Constant writing to the hard drive?

Hello,
I notice that whenever I run my game, I always hear my hard drive making a sound as if something is always constantly writing to it until I stop my program, and I don’t have any scripts writing to my C drive that I know of. The higher the pitch it makes, the slower the game stops when I click my stop button, and when I click play, the time that it takes to stop and play my program takes longer (the more it sounds as if something is writing to my C drive). When I click play, I have to wait about 15 seconds each time before my game screen does anything and stops freezing.

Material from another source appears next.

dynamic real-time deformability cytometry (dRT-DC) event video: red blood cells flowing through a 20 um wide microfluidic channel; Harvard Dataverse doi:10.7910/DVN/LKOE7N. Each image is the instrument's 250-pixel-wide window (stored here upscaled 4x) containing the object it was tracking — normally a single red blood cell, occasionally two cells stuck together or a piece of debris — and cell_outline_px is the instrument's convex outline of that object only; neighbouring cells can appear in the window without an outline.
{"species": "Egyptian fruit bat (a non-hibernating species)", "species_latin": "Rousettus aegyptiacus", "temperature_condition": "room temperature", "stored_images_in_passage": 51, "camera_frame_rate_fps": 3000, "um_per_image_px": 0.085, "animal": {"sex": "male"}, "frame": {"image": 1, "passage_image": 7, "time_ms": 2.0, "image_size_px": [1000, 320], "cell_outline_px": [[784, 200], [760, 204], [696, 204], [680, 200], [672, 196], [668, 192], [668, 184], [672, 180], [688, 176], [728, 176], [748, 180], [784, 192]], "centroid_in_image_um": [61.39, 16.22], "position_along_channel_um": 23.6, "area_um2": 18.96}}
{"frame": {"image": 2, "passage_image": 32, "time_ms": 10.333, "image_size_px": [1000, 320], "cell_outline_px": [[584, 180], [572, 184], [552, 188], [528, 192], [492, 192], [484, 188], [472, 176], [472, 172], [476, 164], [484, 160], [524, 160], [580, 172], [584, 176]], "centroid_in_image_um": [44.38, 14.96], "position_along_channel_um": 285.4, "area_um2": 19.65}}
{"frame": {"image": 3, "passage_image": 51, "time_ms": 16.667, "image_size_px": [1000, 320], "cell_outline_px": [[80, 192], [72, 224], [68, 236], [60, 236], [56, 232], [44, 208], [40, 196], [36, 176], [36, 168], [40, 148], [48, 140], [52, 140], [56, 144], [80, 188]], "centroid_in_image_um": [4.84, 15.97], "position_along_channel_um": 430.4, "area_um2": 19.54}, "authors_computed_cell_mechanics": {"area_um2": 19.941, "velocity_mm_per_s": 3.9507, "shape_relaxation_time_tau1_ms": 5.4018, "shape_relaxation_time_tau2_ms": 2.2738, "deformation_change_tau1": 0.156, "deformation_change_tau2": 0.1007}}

I also notice that when I try and move a parent that contains many child objects in my scene even when nothing is running, I hear the hard drive start up again and it takes about 15 seconds each time I want to do a transaction (like move, rotate of scale an object) before the sound of the hard drive stops and I actually see the object move to where I want it to move in my scene. While I am waiting for my hard drive to stop making a sound as if something is writing to it, Unity freezes. There are even some times where it says that Unity is not responding, until my object moves to where I drag it. Is that because I am using too many child objects under a parent object? If so, can Unity develop a quicker way to move several multiple child objects at one time under a parent object without it costing too much time? If not, how can people create a huge world in their game unless they have alot of patience? If the world design shouldn’t be done in Unity, is there a free program that does things much quicker when it comes to modeling a high number of shapes and child objects?

Thank you,
Michael S. Lowe

sounds as if you ran out of RAM and thus its forced to use paging, would also explain the long wait time

I have 1336 MB of video RAM and 2942 MB of RAM. How much RAM do I need for Unity?

For Unity, not much. For Unity running a game with many objects? That would depend on the objects and how they are created and destroyed.

I’ve seen computer games that can render entire forests and lakes in less than a second. How is THAT done with such little RAM?

Referencing the same RAM for comparable objects.